Exercise data section start

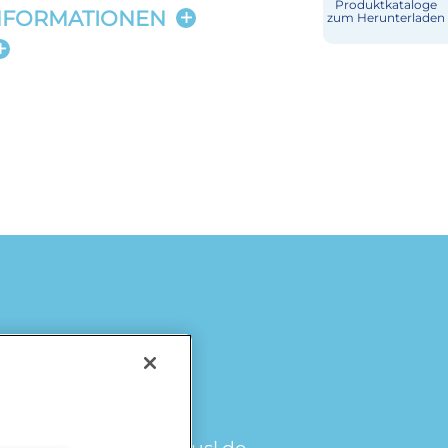
Produktkataloge
NFORMATIONEN
zum Herunterladen
Käse
Milch & Sahne
Würzburger
Milchwerke
Laktosefrei
omiramilch.de
/
minusl.de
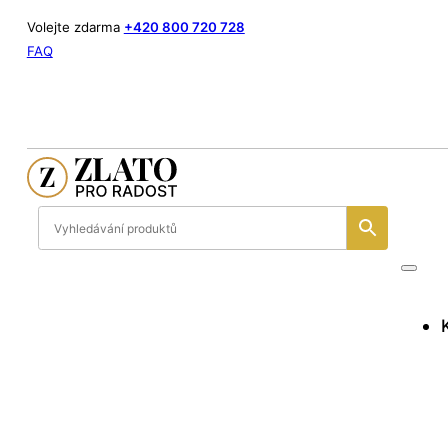
Volejte zdarma
+420 800 720 728
FAQ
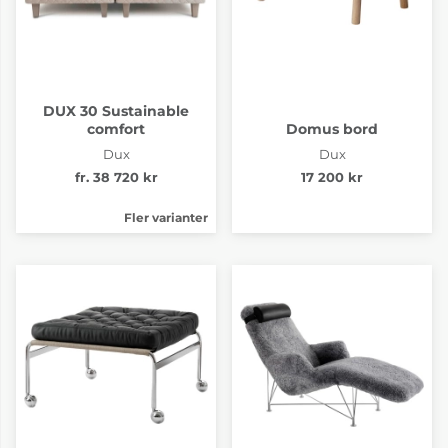
DUX 30 Sustainable
comfort
Domus bord
Dux
Dux
fr. 38 720 kr
17 200 kr
Fler varianter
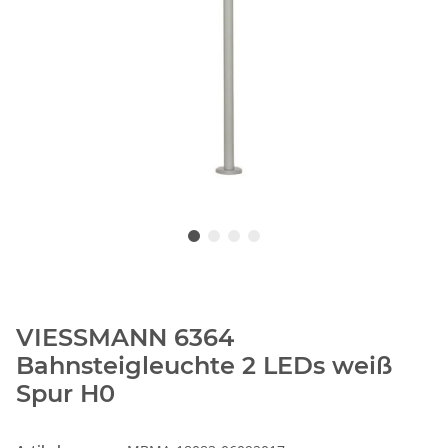
VIESSMANN 6364
Bahnsteigleuchte 2 LEDs weiß
Spur H0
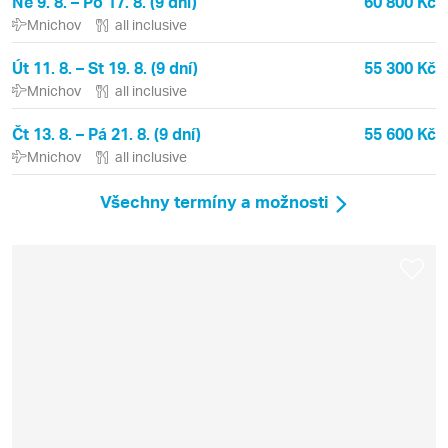
Ne 9. 8. – Po 17. 8. (9 dní)
60 800 Kč
Mnichov
all inclusive
Út 11. 8. – St 19. 8. (9 dní)
55 300 Kč
Mnichov
all inclusive
Čt 13. 8. – Pá 21. 8. (9 dní)
55 600 Kč
Mnichov
all inclusive
Všechny termíny a možnosti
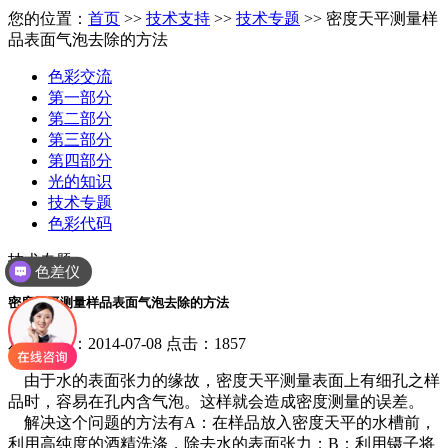
您的位置：
首页
>>
技术支持
>>
技术专题
>> 密度天平测量样
品表面气泡去除的方法
色彩交流
第一部分
第二部分
第三部分
第四部分
光的知识
技术专题
色彩代码
技术专题
色差仪
密度天平测量样品表面气泡去除的方法
发布日期：2014-07-08 点击：1857
由于水的表面张力的缘故，密度天平测量表面上有细孔之样
品时，容易在孔内含气泡。这样就会造成密度测量的误差。
解决这个问题的方法有A：在样品放入密度天平的水槽前，
利用高纯度的酒精洗涤，除去水的表面张力；B：利用镊子将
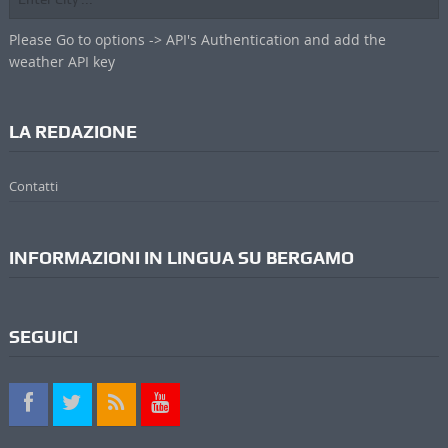
Please Go to options -> API's Authentication and add the
weather API key
LA REDAZIONE
Contatti
INFORMAZIONI IN LINGUA SU BERGAMO
SEGUICI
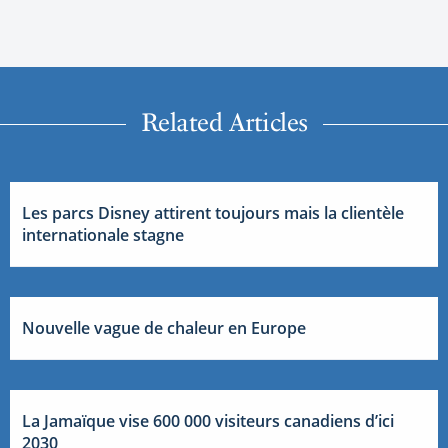
Related Articles
Les parcs Disney attirent toujours mais la clientèle
internationale stagne
Nouvelle vague de chaleur en Europe
La Jamaïque vise 600 000 visiteurs canadiens d’ici
2030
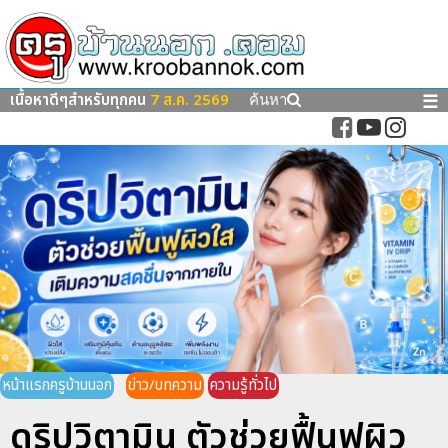
เนื้อหาดีๆสำหรับทุกคน
7 ส.ค. 2569
☰
ค้นหา
หน้าแรกครูบ้านนอก
ข่าว/บทความ
ความรู้ทั่วไป
ดริปวิตามิน ตัวช่วยฟื้นฟูผิว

Exercise data section end

Copy out the listing above exactly, and keep the pictures out of it.

Produktkataloge
NFORMATIONEN
zum Herunterladen
Käse
Milch & Sahne
Würzburger
Milchwerke
Laktosefrei
omiramilch.de
/
minusl.de
Volejte zdarma
+420 800 720 728
FAQ
DUX 30 Sustainable
comfort
Domus bord
Dux
Dux
fr. 38 720 kr
17 200 kr
Fler varianter
VIESSMANN 6364
Bahnsteigleuchte 2 LEDs weiß
Spur H0
Ne 9. 8. – Po 17. 8. (9 dní)
60 800 Kč
Mnichov
all inclusive
Út 11. 8. – St 19. 8. (9 dní)
55 300 Kč
Mnichov
all inclusive
Čt 13. 8. – Pá 21. 8. (9 dní)
55 600 Kč
Mnichov
all inclusive
Všechny termíny a možnosti
您的位置：
首页
>>
技术支持
>>
技术专题
>> 密度天平测量样
品表面气泡去除的方法
色彩交流
第一部分
第二部分
第三部分
第四部分
光的知识
技术专题
色彩代码
技术专题
色差仪
密度天平测量样品表面气泡去除的方法
发布日期：2014-07-08 点击：1857
由于水的表面张力的缘故，密度天平测量表面上有细孔之样
品时，容易在孔内含气泡。这样就会造成密度测量的误差。
解决这个问题的方法有A：在样品放入密度天平的水槽前，
利用高纯度的酒精洗涤，除去水的表面张力；B：利用镊子将
Please Go to options -> API's Authentication and add the
weather API key
LA REDAZIONE
Contatti
INFORMAZIONI IN LINGUA SU BERGAMO
SEGUICI
Related Articles
Les parcs Disney attirent toujours mais la clientèle
internationale stagne
Nouvelle vague de chaleur en Europe
La Jamaïque vise 600 000 visiteurs canadiens d’ici
2030
เนื้อหาดีๆสำหรับทุกคน
7 ส.ค. 2569
☰
ค้นหา
หน้าแรกครูบ้านนอก
ข่าว/บทความ
ความรู้ทั่วไป
ดริปวิตามิน ตัวช่วยฟื้นฟูผิว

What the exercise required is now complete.